====== Data in this exercise ======

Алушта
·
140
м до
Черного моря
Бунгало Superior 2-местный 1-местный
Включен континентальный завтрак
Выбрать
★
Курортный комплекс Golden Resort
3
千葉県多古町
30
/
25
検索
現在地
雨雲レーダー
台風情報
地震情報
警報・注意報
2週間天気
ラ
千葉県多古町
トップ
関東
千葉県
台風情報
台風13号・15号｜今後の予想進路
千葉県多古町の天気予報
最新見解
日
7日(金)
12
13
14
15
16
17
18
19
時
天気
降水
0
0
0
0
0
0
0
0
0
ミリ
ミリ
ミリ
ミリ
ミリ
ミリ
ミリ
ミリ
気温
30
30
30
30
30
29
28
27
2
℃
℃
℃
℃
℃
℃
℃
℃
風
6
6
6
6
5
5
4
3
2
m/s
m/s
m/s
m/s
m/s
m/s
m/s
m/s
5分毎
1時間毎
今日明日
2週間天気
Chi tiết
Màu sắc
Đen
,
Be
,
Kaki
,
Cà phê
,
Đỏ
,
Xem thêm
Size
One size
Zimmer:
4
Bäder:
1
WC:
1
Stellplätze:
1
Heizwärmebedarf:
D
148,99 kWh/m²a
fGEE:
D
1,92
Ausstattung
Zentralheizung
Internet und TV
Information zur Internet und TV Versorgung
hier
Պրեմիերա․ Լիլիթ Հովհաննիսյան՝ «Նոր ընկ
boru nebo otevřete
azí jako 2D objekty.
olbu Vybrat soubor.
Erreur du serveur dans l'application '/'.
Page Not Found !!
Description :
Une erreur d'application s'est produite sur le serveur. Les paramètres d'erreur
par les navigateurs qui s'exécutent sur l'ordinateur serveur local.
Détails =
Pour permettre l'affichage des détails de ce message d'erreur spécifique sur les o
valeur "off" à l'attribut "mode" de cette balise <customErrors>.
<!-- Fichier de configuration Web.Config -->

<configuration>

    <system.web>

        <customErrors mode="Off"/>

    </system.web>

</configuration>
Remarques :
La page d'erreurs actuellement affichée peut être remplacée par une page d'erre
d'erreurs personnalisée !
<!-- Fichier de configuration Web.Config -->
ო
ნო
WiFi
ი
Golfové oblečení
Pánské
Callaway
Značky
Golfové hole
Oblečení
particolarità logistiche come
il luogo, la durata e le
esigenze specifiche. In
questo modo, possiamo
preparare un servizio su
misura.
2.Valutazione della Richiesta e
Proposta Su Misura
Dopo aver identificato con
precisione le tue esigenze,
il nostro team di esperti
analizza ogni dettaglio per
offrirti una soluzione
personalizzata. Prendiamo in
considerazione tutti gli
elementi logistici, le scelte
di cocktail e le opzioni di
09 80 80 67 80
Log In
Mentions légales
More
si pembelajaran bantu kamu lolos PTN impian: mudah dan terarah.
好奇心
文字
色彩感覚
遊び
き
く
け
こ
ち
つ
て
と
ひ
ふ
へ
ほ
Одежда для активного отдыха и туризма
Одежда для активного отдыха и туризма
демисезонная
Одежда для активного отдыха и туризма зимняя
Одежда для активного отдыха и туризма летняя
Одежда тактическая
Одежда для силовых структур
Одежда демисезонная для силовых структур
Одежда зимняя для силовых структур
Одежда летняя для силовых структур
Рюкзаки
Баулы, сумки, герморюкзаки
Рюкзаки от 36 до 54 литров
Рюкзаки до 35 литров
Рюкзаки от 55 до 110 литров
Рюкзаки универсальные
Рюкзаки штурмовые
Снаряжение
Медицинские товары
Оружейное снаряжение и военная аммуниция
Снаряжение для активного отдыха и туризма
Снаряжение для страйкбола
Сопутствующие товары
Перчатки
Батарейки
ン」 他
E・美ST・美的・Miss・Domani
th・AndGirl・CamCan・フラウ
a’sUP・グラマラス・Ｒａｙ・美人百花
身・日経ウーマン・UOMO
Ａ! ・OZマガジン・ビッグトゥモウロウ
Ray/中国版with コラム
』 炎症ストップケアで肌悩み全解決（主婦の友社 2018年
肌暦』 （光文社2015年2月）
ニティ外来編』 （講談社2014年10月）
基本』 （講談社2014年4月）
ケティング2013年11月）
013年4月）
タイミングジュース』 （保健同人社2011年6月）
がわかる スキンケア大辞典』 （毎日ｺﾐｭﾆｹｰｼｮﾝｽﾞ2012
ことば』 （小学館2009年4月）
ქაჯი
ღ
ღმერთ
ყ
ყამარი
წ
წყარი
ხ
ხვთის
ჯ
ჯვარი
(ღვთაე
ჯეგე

======

Task brief
Render every line in the records as a Markdown table with the columns Row and Line, numbering the rows in order and leaving out blank lines.

Result for this task
| Row | Line |
|---|---|
| 1 | Алушта |
| 2 | · |
| 3 | 140 |
| 4 | м до |
| 5 | Черного моря |
| 6 | Бунгало Superior 2-местный 1-местный |
| 7 | Включен континентальный завтрак |
| 8 | Выбрать |
| 9 | ★ |
| 10 | Курортный комплекс Golden Resort |
| 11 | 3 |
| 12 | 千葉県多古町 |
| 13 | 30 |
| 14 | / |
| 15 | 25 |
| 16 | 検索 |
| 17 | 現在地 |
| 18 | 雨雲レーダー |
| 19 | 台風情報 |
| 20 | 地震情報 |
| 21 | 警報・注意報 |
| 22 | 2週間天気 |
| 23 | ラ |
| 24 | 千葉県多古町 |
| 25 | トップ |
| 26 | 関東 |
| 27 | 千葉県 |
| 28 | 台風情報 |
| 29 | 台風13号・15号｜今後の予想進路 |
| 30 | 千葉県多古町の天気予報 |
| 31 | 最新見解 |
| 32 | 日 |
| 33 | 7日(金) |
| 34 | 12 |
| 35 | 13 |
| 36 | 14 |
| 37 | 15 |
| 38 | 16 |
| 39 | 17 |
| 40 | 18 |
| 41 | 19 |
| 42 | 時 |
| 43 | 天気 |
| 44 | 降水 |
| 45 | 0 |
| 46 | 0 |
| 47 | 0 |
| 48 | 0 |
| 49 | 0 |
| 50 | 0 |
| 51 | 0 |
| 52 | 0 |
| 53 | 0 |
| 54 | ミリ |
| 55 | ミリ |
| 56 | ミリ |
| 57 | ミリ |
| 58 | ミリ |
| 59 | ミリ |
| 60 | ミリ |
| 61 | ミリ |
| 62 | 気温 |
| 63 | 30 |
| 64 | 30 |
| 65 | 30 |
| 66 | 30 |
| 67 | 30 |
| 68 | 29 |
| 69 | 28 |
| 70 | 27 |
| 71 | 2 |
| 72 | ℃ |
| 73 | ℃ |
| 74 | ℃ |
| 75 | ℃ |
| 76 | ℃ |
| 77 | ℃ |
| 78 | ℃ |
| 79 | ℃ |
| 80 | 風 |
| 81 | 6 |
| 82 | 6 |
| 83 | 6 |
| 84 | 6 |
| 85 | 5 |
| 86 | 5 |
| 87 | 4 |
| 88 | 3 |
| 89 | 2 |
| 90 | m/s |
| 91 | m/s |
| 92 | m/s |
| 93 | m/s |
| 94 | m/s |
| 95 | m/s |
| 96 | m/s |
| 97 | m/s |
| 98 | 5分毎 |
| 99 | 1時間毎 |
| 100 | 今日明日 |
| 101 | 2週間天気 |
| 102 | Chi tiết |
| 103 | Màu sắc |
| 104 | Đen |
| 105 | , |
| 106 | Be |
| 107 | , |
| 108 | Kaki |
| 109 | , |
| 110 | Cà phê |
| 111 | , |
| 112 | Đỏ |
| 113 | , |
| 114 | Xem thêm |
| 115 | Size |
| 116 | One size |
| 117 | Zimmer: |
| 118 | 4 |
| 119 | Bäder: |
| 120 | 1 |
| 121 | WC: |
| 122 | 1 |
| 123 | Stellplätze: |
| 124 | 1 |
| 125 | Heizwärmebedarf: |
| 126 | D |
| 127 | 148,99 kWh/m²a |
| 128 | fGEE: |
| 129 | D |
| 130 | 1,92 |
| 131 | Ausstattung |
| 132 | Zentralheizung |
| 133 | Internet und TV |
| 134 | Information zur Internet und TV Versorgung |
| 135 | hier |
| 136 | Պրեմիերա․ Լիլիթ Հովհաննիսյան՝ «Նոր ընկ |
| 137 | boru nebo otevřete |
| 138 | azí jako 2D objekty. |
| 139 | olbu Vybrat soubor. |
| 140 | Erreur du serveur dans l'application '/'. |
| 141 | Page Not Found !! |
| 142 | Description : |
| 143 | Une erreur d'application s'est produite sur le serveur. Les paramètres d'erreur |
| 144 | par les navigateurs qui s'exécutent sur l'ordinateur serveur local. |
| 145 | Détails = |
| 146 | Pour permettre l'affichage des détails de ce message d'erreur spécifique sur les o |
| 147 | valeur "off" à l'attribut "mode" de cette balise <customErrors>. |
| 148 | <!-- Fichier de configuration Web.Config --> |
| 149 | <configuration> |
| 150 |     <system.web> |
| 151 |         <customErrors mode="Off"/> |
| 152 |     </system.web> |
| 153 | </configuration> |
| 154 | Remarques : |
| 155 | La page d'erreurs actuellement affichée peut être remplacée par une page d'erre |
| 156 | d'erreurs personnalisée ! |
| 157 | <!-- Fichier de configuration Web.Config --> |
| 158 | ო |
| 159 | ნო |
| 160 | WiFi |
| 161 | ი |
| 162 | Golfové oblečení |
| 163 | Pánské |
| 164 | Callaway |
| 165 | Značky |
| 166 | Golfové hole |
| 167 | Oblečení |
| 168 | particolarità logistiche come |
| 169 | il luogo, la durata e le |
| 170 | esigenze specifiche. In |
| 171 | questo modo, possiamo |
| 172 | preparare un servizio su |
| 173 | misura. |
| 174 | 2.Valutazione della Richiesta e |
| 175 | Proposta Su Misura |
| 176 | Dopo aver identificato con |
| 177 | precisione le tue esigenze, |
| 178 | il nostro team di esperti |
| 179 | analizza ogni dettaglio per |
| 180 | offrirti una soluzione |
| 181 | personalizzata. Prendiamo in |
| 182 | considerazione tutti gli |
| 183 | elementi logistici, le scelte |
| 184 | di cocktail e le opzioni di |
| 185 | 09 80 80 67 80 |
| 186 | Log In |
| 187 | Mentions légales |
| 188 | More |
| 189 | si pembelajaran bantu kamu lolos PTN impian: mudah dan terarah. |
| 190 | 好奇心 |
| 191 | 文字 |
| 192 | 色彩感覚 |
| 193 | 遊び |
| 194 | き |
| 195 | く |
| 196 | け |
| 197 | こ |
| 198 | ち |
| 199 | つ |
| 200 | て |
| 201 | と |
| 202 | ひ |
| 203 | ふ |
| 204 | へ |
| 205 | ほ |
| 206 | Одежда для активного отдыха и туризма |
| 207 | Одежда для активного отдыха и туризма |
| 208 | демисезонная |
| 209 | Одежда для активного отдыха и туризма зимняя |
| 210 | Одежда для активного отдыха и туризма летняя |
| 211 | Одежда тактическая |
| 212 | Одежда для силовых структур |
| 213 | Одежда демисезонная для силовых структур |
| 214 | Одежда зимняя для силовых структур |
| 215 | Одежда летняя для силовых структур |
| 216 | Рюкзаки |
| 217 | Баулы, сумки, герморюкзаки |
| 218 | Рюкзаки от 36 до 54 литров |
| 219 | Рюкзаки до 35 литров |
| 220 | Рюкзаки от 55 до 110 литров |
| 221 | Рюкзаки универсальные |
| 222 | Рюкзаки штурмовые |
| 223 | Снаряжение |
| 224 | Медицинские товары |
| 225 | Оружейное снаряжение и военная аммуниция |
| 226 | Снаряжение для активного отдыха и туризма |
| 227 | Снаряжение для страйкбола |
| 228 | Сопутствующие товары |
| 229 | Перчатки |
| 230 | Батарейки |
| 231 | ン」 他 |
| 232 | E・美ST・美的・Miss・Domani |
| 233 | th・AndGirl・CamCan・フラウ |
| 234 | a’sUP・グラマラス・Ｒａｙ・美人百花 |
| 235 | 身・日経ウーマン・UOMO |
| 236 | Ａ! ・OZマガジン・ビッグトゥモウロウ |
| 237 | Ray/中国版with コラム |
| 238 | 』 炎症ストップケアで肌悩み全解決（主婦の友社 2018年 |
| 239 | 肌暦』 （光文社2015年2月） |
| 240 | ニティ外来編』 （講談社2014年10月） |
| 241 | 基本』 （講談社2014年4月） |
| 242 | ケティング2013年11月） |
| 243 | 013年4月） |
| 244 | タイミングジュース』 （保健同人社2011年6月） |
| 245 | がわかる スキンケア大辞典』 （毎日ｺﾐｭﾆｹｰｼｮﾝｽﾞ2012 |
| 246 | ことば』 （小学館2009年4月） |
| 247 | ქაჯი |
| 248 | ღ |
| 249 | ღმერთ |
| 250 | ყ |
| 251 | ყამარი |
| 252 | წ |
| 253 | წყარი |
| 254 | ხ |
| 255 | ხვთის |
| 256 | ჯ |
| 257 | ჯვარი |
| 258 | (ღვთაე |
| 259 | ჯეგე |